Dec 24, 2009 21:24 Moscow Time
Photo: EPA
The US State Department's internal watchdog on Wednesday criticized the agency's nearly $2 billion anti-drug effort in Afghanistan for poor oversight and lack of a long-term strategy, Associated Press news agency reported. The department's inspector general said the Afghanistan counter-narcotics program is hampered by too few personnel and rampant corruption among Afghan officials.

In fact the US inspector admitted the thing all international experts and first of all Russian experts had been pointing at for a long time: de facto Afghanistan has become a state ruled by drug lords and it happened during the US military campaign.
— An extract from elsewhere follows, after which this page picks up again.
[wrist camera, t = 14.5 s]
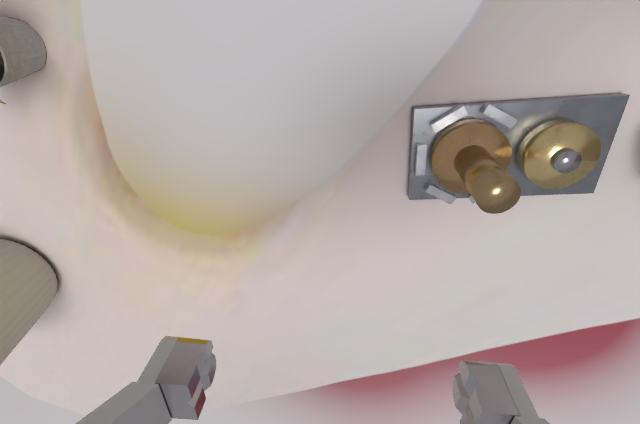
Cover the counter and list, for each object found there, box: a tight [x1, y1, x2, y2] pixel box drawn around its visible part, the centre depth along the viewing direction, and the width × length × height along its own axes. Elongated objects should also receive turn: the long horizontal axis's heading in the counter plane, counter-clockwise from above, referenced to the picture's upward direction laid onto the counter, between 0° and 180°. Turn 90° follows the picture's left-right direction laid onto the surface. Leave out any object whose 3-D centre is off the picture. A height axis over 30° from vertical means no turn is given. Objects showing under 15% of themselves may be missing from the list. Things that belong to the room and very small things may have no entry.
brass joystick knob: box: [429, 119, 521, 213], centre depth 33 cm, size 8×8×10 cm
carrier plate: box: [408, 93, 630, 204], centre depth 36 cm, size 12×21×5 cm, turn 95°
According to Director of the Russian Federal Service for Control of Drugs and Psychotropic Substances Circulation Viktor Ivanov, since the beginning of the Enduring Freedom campaign and the entry of NATO and US troops to Afghanistan in 2001, the production of opiate production has rocketed 44 times. According to a UN report, Afghanistan accounts for more than 90% of illegal opium production in the world. The country houses more than 400 mini factories producing drugs where not only local citizens but also foreigners are working. At the lowest estimate, the shadow Afghan economy annually receives more than $400 million from drug sales. The lion's share of these profits is controlled by the Taliban movement and its militants always have enough money to buy new weapons.

Russian experts have repeatedly drawn Washington's attention to the obvious link between the drug traffic and illegal weapon traffic in the Asian region. But the US until recently considered it to be the problem of Russia and Central Asia countries, which neighbor Afghanistan.

Moscow continues to take intensive steps to counteract illegal drug traffic with the help of the Shanghai Cooperation Organization (SCO) and the Collective Security Treaty Organization (CSTO).  It is under the guidance of CSTO dozens of successful special operations were conducted in Afghanistan. But to reduce the Afghan drug expansion to zero is possible only by joint efforts including intensive participation of NATO.

According to Vladimir Isayev, an expert with the Institute for Oriental Studies, the US lacks any sound plan on how to fight drug production and drug traffic in Afghanistan.

"To fight drug production in Afghanistan it is necessary first of all to give the Afghan farmers an opportunity to cultivate crops which would bring them a stable income. It is also very difficult to fight drug production by force in Afghanistan. The US servicemen are between the devil and the deep blue sea there. On the one hand they should fight drug production and drug traffic in the country but on the other hand they don't want to pit local citizens against them. Considering how difficult the situation in Afghanistan is it is not reasonable to create new enemies there".